- Aetna CEO Mark Bertolini stands to make a lot from Aetna’s $US69 billion deal with CVS Health once it closes.
- Bertolini could make as much as $US85 million in exit pay from the deal closing, The Wall Street Journal reports.
- Combined with the other stock and rights Bertolini has in Aetna and based on the $US207 share price of the deal, Bertolini’s payout will be $US500 million by the time the deal closes, The Journal reported.
The CEO of Aetna stands to have a $US500 million payout after the close of the $US69 billion deal between CVS Health and the health insurer.
The deal, announced Sunday, is expected to close in the second half of 2018. When that happens, Aetna will still operate as a standalone company run by members of the executive team. Bertolini will step away from his role as CEO and join the CVS board.
The acquisition will trigger a change-of-control package for Bertolini that’s worth between $US60 to $US85 million, according to the Wall Street Journal.
CVS is acquiring Aetna in a deal that values Aetna’s stock at $US207 a share. Aetna shareholders will receive 70% in cash and 30% in CVS stock.
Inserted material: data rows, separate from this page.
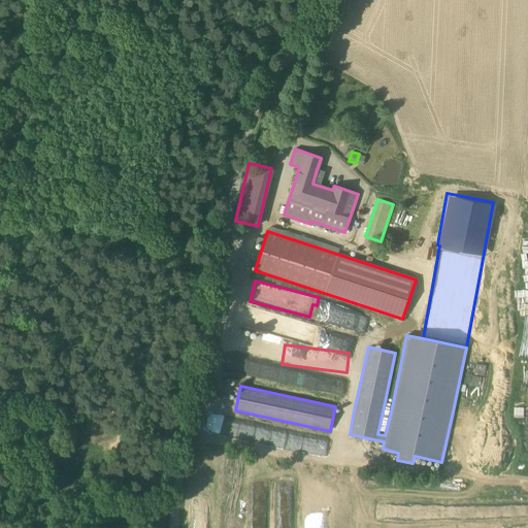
[(215,430),(250,442),(256,426),(221,414),(215,430)]
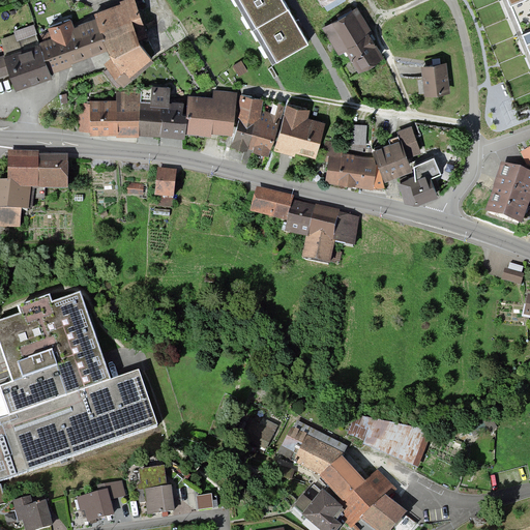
[(98,17),(109,48),(112,57),(106,61),(109,66),(102,71),(115,87),(122,82),(123,84),(153,58),(131,23),(142,20),(135,0),(122,0),(120,1),(121,2),(96,10),(98,17)]
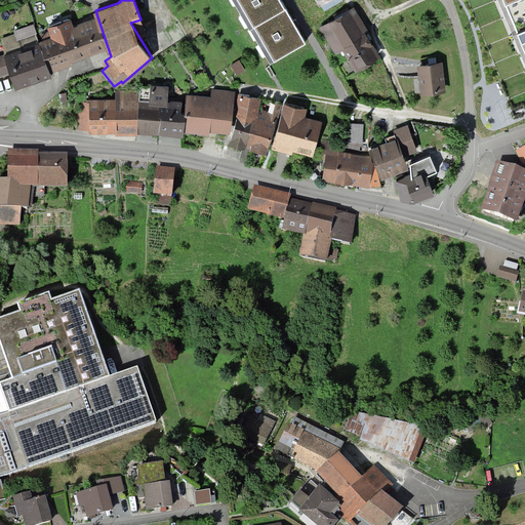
[(235,0),(250,27),(284,7),(286,6),(283,0),(235,0)]
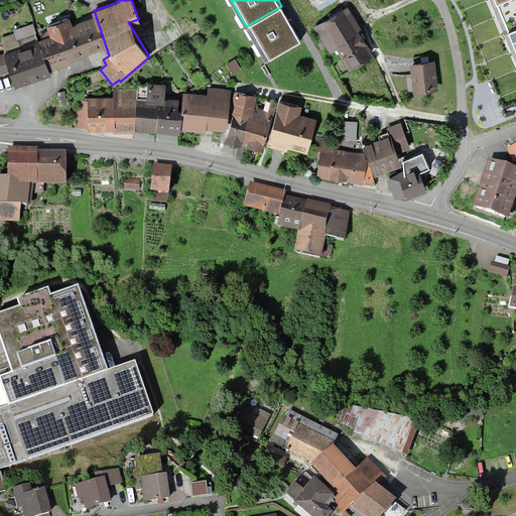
[(515,0),(499,0),(515,40),(515,0)]
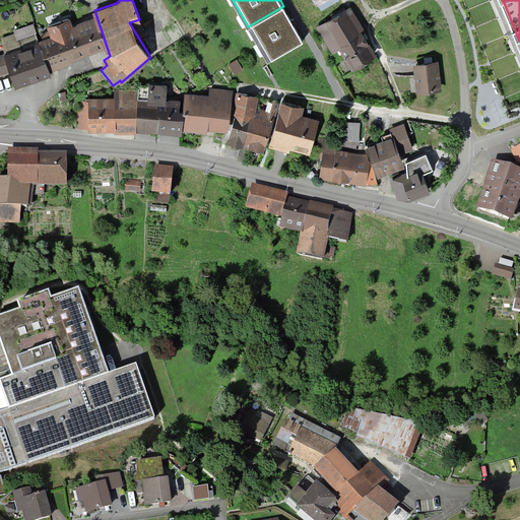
[(350,6),(317,26),(330,50),(338,45),(362,31),(365,29),(350,6)]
According to The Journal, Bertolini already has $US230 million of vested stock based on the $US207 price, along with $US190 million of common stock. Some of that will be converted to CVS stock. Combined with the change-of-control package, that totals roughly $US500 million that Bertolini stands to make once the deal closes.
The CVS-Aetna deal creates a new type of company that includes a health insurer, a retail pharmacy, and a company that negotiates prescription drug prices with drugmakers called a pharmacy benefits manager. It’s the biggest merger to happen in the US in 2017.
Bertolini joined Aetna in 2003. He became CEO in 2010 and chairman in 2011. During his time as CEO, the stock has increased by more than 480%.